Thank you in advance!
 Bengt O. Muthen posted on Wednesday, November 20, 2019 - 4:16 pm
Don't try to standardize the categorical variables. Their latent response variable variances are approximately 1 so that goes well together with variances approximately 1 for the continuous variables.

Don't get into Inverse Wishart if you don't have to.

I don't know of a pedagogical paper on this blend of variables.
 Mayara Monteiro posted on Sunday, November 24, 2019 - 10:36 am
Thank you for clarifying about scale compatibility.

I have performed the sensitive analysis for cross-loadings in the CFA model and the PPP peaks (PPP=0.106) at the prior variance 0.03. For the complete model, the PPP=0.193, but some cross-loadings are significant and some causal relations loses its significance (compared to Bayesian SEM with default diffuse priors – PPP=0.025). Theoretically, it does not make sense to free these significant cross-loadings. Thus, I have tried different variances in the complete model and have noticed that for N~(0,0.002) all model relationships are significant and the PPP=0.101(CFA model only has a PPP=0.017). Any variance above 0.002, makes some cross-loadings significant and relations in the model non-significant.

My questions are:
1. Is it correct to try different cross-loading priors for the entire model, instead of only considering the CFA model?
2. I found that “A PPP value above 0.05 indicates acceptable fit and a PPP value around 0.5 indicates an excellent-fitting model”, but the slides “Bayesian Analysis Using Mplus” say that a PPP=0.068 indicates a Poorly Fitting Model.
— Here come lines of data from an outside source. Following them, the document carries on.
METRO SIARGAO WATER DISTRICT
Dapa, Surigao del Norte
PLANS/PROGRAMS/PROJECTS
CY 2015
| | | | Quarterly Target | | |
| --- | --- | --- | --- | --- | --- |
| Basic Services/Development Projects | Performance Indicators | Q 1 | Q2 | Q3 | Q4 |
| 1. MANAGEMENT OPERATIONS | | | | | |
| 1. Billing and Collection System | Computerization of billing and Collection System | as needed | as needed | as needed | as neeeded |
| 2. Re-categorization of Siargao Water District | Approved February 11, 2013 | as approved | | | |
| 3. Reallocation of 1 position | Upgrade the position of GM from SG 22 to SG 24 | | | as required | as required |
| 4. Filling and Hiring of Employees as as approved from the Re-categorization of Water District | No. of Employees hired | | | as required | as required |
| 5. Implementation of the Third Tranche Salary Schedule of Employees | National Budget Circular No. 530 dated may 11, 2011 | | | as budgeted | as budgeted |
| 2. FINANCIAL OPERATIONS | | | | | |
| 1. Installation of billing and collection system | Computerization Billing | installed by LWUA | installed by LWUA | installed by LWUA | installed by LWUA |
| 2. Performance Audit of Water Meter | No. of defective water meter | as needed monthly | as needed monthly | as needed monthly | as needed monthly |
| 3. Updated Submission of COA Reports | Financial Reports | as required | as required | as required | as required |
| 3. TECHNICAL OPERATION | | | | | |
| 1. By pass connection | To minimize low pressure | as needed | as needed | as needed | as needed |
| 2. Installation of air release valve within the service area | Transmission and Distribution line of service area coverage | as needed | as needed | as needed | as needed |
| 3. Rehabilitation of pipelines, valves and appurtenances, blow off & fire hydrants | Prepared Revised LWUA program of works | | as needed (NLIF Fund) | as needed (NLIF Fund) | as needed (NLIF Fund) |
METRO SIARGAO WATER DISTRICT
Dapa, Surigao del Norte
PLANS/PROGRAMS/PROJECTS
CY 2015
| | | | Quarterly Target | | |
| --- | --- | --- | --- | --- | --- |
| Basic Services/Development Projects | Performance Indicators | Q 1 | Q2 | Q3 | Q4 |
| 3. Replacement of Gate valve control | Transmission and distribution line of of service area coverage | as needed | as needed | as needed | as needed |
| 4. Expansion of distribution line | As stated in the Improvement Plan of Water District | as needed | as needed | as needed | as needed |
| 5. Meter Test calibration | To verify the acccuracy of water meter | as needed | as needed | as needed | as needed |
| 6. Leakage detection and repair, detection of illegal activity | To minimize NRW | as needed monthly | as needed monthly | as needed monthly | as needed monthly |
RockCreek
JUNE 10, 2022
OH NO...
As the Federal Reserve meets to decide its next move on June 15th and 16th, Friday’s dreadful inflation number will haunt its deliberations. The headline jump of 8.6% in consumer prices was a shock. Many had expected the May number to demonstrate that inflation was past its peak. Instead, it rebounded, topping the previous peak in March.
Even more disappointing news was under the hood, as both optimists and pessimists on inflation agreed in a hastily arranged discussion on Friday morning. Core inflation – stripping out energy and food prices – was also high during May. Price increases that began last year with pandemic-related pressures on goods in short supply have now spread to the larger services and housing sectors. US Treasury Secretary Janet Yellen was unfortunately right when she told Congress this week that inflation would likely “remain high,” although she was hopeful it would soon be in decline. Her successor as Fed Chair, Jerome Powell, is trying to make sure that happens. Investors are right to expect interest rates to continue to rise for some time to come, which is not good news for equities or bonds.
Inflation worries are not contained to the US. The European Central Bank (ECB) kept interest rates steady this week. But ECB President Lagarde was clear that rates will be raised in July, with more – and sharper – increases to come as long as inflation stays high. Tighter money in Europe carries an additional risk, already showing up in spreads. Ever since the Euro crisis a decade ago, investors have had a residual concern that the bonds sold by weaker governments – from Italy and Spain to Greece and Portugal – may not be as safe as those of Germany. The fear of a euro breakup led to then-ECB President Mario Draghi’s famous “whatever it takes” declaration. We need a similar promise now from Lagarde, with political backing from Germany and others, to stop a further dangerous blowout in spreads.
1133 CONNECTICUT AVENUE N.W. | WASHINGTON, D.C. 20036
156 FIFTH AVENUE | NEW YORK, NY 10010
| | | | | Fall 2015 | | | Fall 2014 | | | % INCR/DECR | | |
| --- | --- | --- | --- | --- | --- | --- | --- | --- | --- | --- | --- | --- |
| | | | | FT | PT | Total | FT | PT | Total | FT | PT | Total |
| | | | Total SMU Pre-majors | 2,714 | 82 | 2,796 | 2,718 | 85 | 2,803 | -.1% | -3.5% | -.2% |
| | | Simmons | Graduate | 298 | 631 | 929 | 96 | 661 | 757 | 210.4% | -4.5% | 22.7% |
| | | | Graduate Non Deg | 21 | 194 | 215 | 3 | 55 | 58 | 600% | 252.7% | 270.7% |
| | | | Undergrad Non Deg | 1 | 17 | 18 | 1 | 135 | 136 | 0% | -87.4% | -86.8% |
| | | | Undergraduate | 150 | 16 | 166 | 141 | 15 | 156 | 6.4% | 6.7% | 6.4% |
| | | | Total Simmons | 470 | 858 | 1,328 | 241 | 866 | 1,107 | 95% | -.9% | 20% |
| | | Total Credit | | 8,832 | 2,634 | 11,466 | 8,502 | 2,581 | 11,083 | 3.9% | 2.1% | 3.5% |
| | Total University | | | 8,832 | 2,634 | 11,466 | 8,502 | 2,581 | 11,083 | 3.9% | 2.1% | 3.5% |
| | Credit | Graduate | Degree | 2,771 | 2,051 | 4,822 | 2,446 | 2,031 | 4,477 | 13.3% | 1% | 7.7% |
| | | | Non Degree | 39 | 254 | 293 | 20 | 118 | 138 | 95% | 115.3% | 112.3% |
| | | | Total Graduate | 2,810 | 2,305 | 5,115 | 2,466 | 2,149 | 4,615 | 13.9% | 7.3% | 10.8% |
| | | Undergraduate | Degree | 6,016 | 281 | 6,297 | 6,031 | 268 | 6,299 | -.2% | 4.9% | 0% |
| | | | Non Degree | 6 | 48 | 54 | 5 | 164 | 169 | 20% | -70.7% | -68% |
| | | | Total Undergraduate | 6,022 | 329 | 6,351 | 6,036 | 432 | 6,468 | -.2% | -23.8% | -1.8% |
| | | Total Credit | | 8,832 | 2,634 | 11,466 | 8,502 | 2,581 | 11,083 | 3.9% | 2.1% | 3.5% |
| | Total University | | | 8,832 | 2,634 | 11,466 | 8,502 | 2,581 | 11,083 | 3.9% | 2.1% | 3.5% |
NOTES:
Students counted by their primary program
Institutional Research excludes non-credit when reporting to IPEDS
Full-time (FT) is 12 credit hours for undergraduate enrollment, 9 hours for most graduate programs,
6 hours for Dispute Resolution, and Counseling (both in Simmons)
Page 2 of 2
Starting from which value of PPP is the model considered good and not only acceptable?
3. Should I stop there or continue looking for improvements in the PPP by adding priors for the residual correlations?

Thank you very much for your time and patience in helping me.
 Tihomir Asparouhov posted on Monday, November 25, 2019 - 1:36 pm
1. Yes

2. We generally recommend 0.05. You can change that with some effort see Section 2.3.6
http://statmodel.com/download/BayesFit.pdf

3. It depends. If residual correlations are theoretically more acceptable than cross-loadings then you should pursue that.

Note that after running BSEM and identifying the potential cross-loadings, you can estimate the model only with those cross loadings (no priors). That will recover your ability to detect significant relations.